Survey: Study suggests wide variance in medical fees

America's Health Insurance Plans, the trade group representing the health insurance industry, feels it has been unfairly vilified by the Administration as the villains of the healthcare system during its efforts to push through a health reform initiative. In an effort to strike back, the group today released a survey citing what it says are examples of medical fees gone wild, data that apparently suggests that health insurers are in no way the key problem facing the health system under reform.

The survey looked at 10 companies insuring patients in the 30 most populous U.S. states, and asked companies to supply some of the highest bills from those states issued during 2008. Researchers excluded charges that were greater than 10,000 percent of Medicare's fees for a procedure or more than 2,000 percent of Medicare's fees, and also more than 50 percent higher than the next-highest bill for the same procedure. Still, many very high bills remained.
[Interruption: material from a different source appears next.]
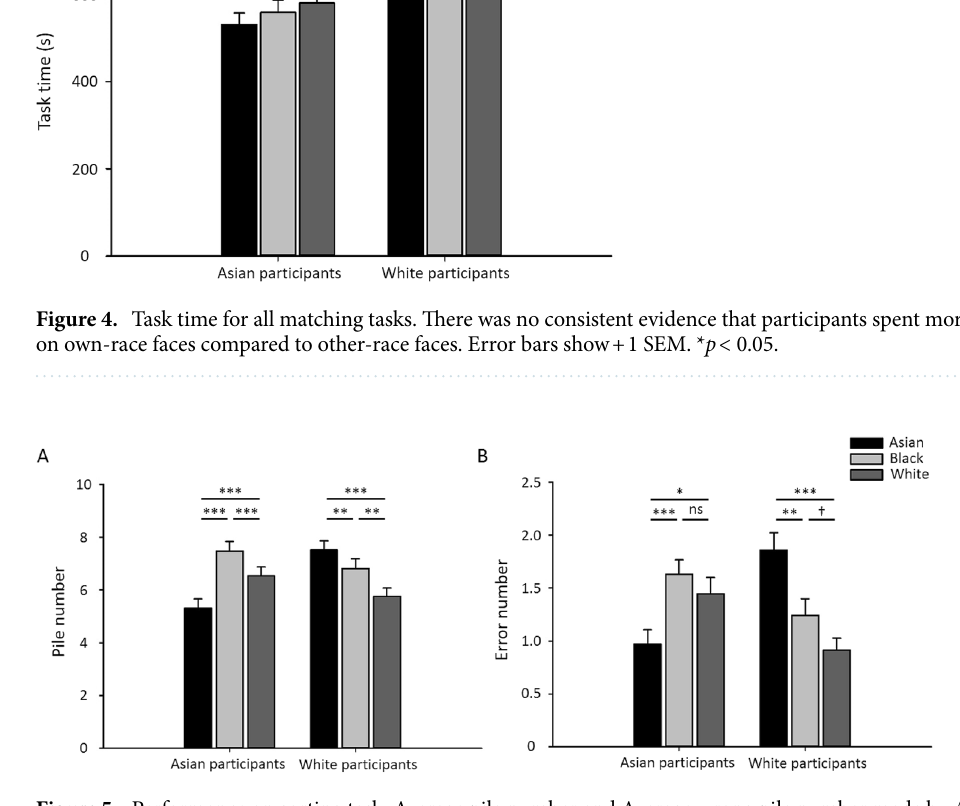
Figure 5. Performance on sorting task. Average pile number and Average wrong pile number made by Asian and White participant in Card sorting test. Error bars show + 1 SEM. *** p < 0.001, ** p < 0.01, * p < 0.05, †,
Among the reasons AHIP looked for high bills was to isolate cases when consumers were stuck with extremely high, out-of-network bills when providers refused to accept the insurer's allowance and charged the patient the entire balance. For example, it cited cases such as one given by the New York Health Plan Association, which, at a state hearing, told of a Long Island surgeon who charged $23,500 for an emergency appendectomy, was paid $4,629 by the insurance company, then demanded the balance from the health plan or said he'd get it from the patient. The health plan paid.